• **TRAVAIL DEMANDÉ**
1/ Comptez les lignes de la liste qui contiennent la chaîne « como ». Donnez uniquement ce nombre.
2/ Rédigez la suite de l'article sur les publicités russes achetées sur Facebook, en reprenant juste après sa dernière phrase.

• **EXTRAIT DE PAGE**

Immigration, port d’arme, LGBT, tensions raciales… Les agents du Kremlin se sont positionnés sur des sujets clivants pour faire passer des idées politiques ou polariser le débat.

Le voile se lève de plus en plus sur la manière dont les trolls russes ont influencé la campagne présidentielle américaine. Début janvier, les services secrets américains avaient déjà expliqué dans un rapport que la campagne d’influence médiatique du Kremlin s’appuyait, entre autres, sur des faux comptes pour troller dans les réseaux sociaux. Ces fausses identités seraient opérées depuis une société secrète baptisé Internet Research Agency, située à Saint Pétersbourg. Mais le rapport ne donnait aucun détail sur les opérations menées. De quels comptes parle-t-on ? Quel contenu diffusaient-ils ? Grâce à une enquête interne mené par Facebook, des exemples concrets apparaissent maintenant au grand jour.

Début septembre, le réseau social a révélé qu’environ 3.000 publicités avaient été achetés entre juin 2015 et mai 2017 par 470 faux comptes et fausses pages opérés depuis la Russie. Il s’agissait principalement de « publications boostées », une offre commerciale de Facebook qui permet à l’annonceur d’insérer son message dans le flux des utilisateurs en fonction de leur sexe, leur âge, leur lieu et leurs centres d’intérêt. Ces publicités ont été visionnées par environ 10 millions de personnes, et cela pour un budget total d’environ 100.000 dollars. Dans leur grande majorité, les messages ne faisaient pas directement référence à l’élection présidentielle, mais abordaient des sujets clivants qui prenaient une place importante dans le débat national : l’immigration, le port d’armes, la place de la communauté afro-américaine ou LGBT dans la société, etc.

[Entrées enregistrées]
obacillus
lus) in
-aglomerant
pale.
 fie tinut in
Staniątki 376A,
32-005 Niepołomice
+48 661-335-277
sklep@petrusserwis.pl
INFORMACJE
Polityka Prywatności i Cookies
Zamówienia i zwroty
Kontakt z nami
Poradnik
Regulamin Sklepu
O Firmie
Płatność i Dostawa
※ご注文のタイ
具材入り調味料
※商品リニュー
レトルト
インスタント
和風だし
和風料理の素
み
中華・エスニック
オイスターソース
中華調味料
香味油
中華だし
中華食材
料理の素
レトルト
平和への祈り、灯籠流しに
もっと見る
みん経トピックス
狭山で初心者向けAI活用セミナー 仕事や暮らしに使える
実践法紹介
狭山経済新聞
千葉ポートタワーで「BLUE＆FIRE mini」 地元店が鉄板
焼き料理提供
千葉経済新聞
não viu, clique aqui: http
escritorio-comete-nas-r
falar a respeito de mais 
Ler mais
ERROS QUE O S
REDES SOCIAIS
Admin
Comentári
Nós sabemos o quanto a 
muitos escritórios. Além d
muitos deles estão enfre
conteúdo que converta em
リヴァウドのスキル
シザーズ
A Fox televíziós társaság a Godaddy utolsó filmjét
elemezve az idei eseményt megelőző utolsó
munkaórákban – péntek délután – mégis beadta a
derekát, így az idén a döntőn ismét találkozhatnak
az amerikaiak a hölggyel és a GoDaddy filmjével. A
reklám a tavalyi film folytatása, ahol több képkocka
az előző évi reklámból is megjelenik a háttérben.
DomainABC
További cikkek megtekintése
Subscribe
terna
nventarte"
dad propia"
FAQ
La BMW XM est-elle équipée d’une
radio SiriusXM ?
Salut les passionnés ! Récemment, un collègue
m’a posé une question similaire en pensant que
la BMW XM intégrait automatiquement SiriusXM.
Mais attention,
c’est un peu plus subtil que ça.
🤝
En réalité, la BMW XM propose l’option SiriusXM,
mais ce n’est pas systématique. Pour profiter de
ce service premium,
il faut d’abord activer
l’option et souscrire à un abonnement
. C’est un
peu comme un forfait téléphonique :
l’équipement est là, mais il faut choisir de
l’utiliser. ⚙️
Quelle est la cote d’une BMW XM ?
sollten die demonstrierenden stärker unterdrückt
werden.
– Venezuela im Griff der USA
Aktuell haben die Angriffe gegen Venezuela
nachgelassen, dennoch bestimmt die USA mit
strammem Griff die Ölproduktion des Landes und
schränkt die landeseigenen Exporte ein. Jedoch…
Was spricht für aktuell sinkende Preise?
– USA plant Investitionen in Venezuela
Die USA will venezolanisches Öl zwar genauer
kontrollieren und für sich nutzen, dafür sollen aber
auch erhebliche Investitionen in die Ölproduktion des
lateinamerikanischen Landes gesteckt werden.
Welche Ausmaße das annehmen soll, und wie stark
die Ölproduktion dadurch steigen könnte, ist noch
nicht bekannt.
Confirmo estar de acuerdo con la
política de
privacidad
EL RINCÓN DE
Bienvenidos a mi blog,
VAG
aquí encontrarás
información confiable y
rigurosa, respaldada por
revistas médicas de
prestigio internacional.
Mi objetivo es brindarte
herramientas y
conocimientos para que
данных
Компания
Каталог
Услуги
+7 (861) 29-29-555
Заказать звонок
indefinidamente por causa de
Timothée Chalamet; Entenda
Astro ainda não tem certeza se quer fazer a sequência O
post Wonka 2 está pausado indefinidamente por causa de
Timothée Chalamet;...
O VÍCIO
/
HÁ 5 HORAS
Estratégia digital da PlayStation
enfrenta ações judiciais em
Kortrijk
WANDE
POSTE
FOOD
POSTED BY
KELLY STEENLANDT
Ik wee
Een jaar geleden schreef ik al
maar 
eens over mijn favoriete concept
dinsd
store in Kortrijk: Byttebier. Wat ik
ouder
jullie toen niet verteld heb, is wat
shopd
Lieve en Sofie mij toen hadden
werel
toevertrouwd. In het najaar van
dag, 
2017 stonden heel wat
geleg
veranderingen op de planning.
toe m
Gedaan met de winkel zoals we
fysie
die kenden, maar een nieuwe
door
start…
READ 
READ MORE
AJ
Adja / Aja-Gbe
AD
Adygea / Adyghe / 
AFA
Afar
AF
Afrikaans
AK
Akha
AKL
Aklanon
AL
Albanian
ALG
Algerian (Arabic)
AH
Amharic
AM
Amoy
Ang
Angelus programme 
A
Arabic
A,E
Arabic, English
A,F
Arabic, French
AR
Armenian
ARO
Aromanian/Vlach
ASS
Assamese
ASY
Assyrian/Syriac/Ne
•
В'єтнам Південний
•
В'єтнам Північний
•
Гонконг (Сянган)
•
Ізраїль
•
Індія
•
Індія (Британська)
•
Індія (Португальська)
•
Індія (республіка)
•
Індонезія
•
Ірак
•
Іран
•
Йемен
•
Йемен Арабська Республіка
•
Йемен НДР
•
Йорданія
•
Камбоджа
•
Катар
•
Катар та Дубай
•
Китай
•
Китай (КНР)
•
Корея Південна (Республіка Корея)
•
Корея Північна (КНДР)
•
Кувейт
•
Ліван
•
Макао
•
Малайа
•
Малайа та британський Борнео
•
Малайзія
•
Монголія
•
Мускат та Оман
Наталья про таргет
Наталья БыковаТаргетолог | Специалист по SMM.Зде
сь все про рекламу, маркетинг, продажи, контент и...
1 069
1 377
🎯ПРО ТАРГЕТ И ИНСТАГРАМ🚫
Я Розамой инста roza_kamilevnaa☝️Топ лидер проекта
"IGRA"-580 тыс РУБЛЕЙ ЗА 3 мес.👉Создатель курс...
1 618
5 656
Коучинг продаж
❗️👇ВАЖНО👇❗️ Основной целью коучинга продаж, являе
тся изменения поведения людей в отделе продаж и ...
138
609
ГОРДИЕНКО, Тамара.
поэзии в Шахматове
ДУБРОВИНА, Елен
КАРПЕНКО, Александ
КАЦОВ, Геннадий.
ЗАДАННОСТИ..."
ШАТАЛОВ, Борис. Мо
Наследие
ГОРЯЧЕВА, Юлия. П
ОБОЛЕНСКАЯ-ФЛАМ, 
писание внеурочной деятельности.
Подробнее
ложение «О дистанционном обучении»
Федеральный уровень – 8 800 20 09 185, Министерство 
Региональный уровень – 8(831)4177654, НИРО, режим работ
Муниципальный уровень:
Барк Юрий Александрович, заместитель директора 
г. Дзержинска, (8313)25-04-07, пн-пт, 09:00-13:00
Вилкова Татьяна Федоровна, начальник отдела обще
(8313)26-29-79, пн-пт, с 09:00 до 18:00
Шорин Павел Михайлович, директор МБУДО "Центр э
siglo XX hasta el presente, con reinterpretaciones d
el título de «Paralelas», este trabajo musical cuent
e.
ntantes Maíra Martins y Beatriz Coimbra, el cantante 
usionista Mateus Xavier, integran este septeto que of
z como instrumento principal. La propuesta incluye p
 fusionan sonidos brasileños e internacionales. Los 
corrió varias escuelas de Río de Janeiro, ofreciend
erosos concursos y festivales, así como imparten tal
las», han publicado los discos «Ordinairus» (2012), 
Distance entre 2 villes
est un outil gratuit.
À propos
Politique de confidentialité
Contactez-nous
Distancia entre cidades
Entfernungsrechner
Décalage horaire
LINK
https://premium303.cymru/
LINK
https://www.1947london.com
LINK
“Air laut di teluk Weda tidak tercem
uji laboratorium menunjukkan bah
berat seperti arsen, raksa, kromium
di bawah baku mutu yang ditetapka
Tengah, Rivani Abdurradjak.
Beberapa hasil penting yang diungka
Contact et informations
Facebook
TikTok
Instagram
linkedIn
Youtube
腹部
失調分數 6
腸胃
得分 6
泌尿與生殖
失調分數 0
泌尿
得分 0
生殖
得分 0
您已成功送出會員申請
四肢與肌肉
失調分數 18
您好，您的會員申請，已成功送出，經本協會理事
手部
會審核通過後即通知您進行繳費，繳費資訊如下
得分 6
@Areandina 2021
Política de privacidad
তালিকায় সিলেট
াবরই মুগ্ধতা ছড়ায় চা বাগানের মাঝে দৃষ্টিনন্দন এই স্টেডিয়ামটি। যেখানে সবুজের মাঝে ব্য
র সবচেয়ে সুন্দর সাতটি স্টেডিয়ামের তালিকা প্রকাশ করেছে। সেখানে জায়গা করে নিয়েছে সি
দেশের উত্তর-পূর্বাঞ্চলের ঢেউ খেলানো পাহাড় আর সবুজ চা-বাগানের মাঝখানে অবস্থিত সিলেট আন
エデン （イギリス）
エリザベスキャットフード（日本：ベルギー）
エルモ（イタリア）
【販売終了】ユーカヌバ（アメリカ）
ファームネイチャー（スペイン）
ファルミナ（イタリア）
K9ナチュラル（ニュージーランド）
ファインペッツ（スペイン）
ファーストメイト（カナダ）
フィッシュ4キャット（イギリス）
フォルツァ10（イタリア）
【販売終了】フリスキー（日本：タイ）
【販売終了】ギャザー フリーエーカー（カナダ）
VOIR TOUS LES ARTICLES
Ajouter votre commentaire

• **RÉSULTATS OBTENUS**
1/ 2

2/
Des opinions de droite et de gauche

Les faux comptes étaient créés de telle manière à ce que l’on pense qu’ils soient d’origine américaine. Dans sa communication officielle, Facebook n’a cité aucun nom de comptes, mais le journal The New York Times a pu en identifier quelques-uns, en s’appuyant sur deux sources anonymes qui étaient « proches du réseau social et ses publicités », mais qui n’avaient pas l’autorisation « pour en parler publiquement ».

Certaines pages étaient clairement positionnées à droite, comme « Heart of Texas » qui prônait la sécession de cet état du sud, ou « Being Patriotic », qui cherchait à rallier les citoyens de Floride à la cause de Trump. Il y avait également la page « Secured Borders » qui défendait des opinions anti-immigration et pro-religion. Dans un message, cette page prônait par exemple le soutien de la tradition chrétienne de Noël, que les « libéraux » chercheraient à gommer.

La page « Defend The Second », pour sa part, faisait l’apologie du port d’arme et à l’autodéfense, un droit auquel les électeurs de droite tiennent beaucoup. Dans l’un des éléments de communication, on voyait une femme avec une arme à feu et le texte suivant : « Pourquoi j’ai un pistolet ? Parce qu’il est plus facile pour ma famille de me sortir de prison que de me sortir du cimetière ».

Mais les trolls russes ne se positionnaient pas seulement à droite de l’échiquier politique. Ils animaient également des pages qui défendaient les droits des minorités raciales ou sexuelles. C’était le cas de la page « LGBT United », qui s’affichait fièrement sous les couleurs de l’arc-en-ciel. Il y avait également la page « Blacktivist », qui défendait la cause des afro-américains et qui disposait également d’un compte Twitter.

Anecdote intéressante : en 2015, ce compte incitait à manifester à Baltimore pour protester contre la mort en prison d’un activiste afro-américain. Mais cette action a été décrédibilisée par un pasteur de la ville, Reverend Brown, qui a directement interpellé la personne qui se faisait passer pour le « Blacktivist ». Celle-ci a finalement avoué ne pas habiter à Baltimore. Aujourd’hui, M. Brown sait que son action a permis, en réalité, de neutraliser une opération de propagande russe.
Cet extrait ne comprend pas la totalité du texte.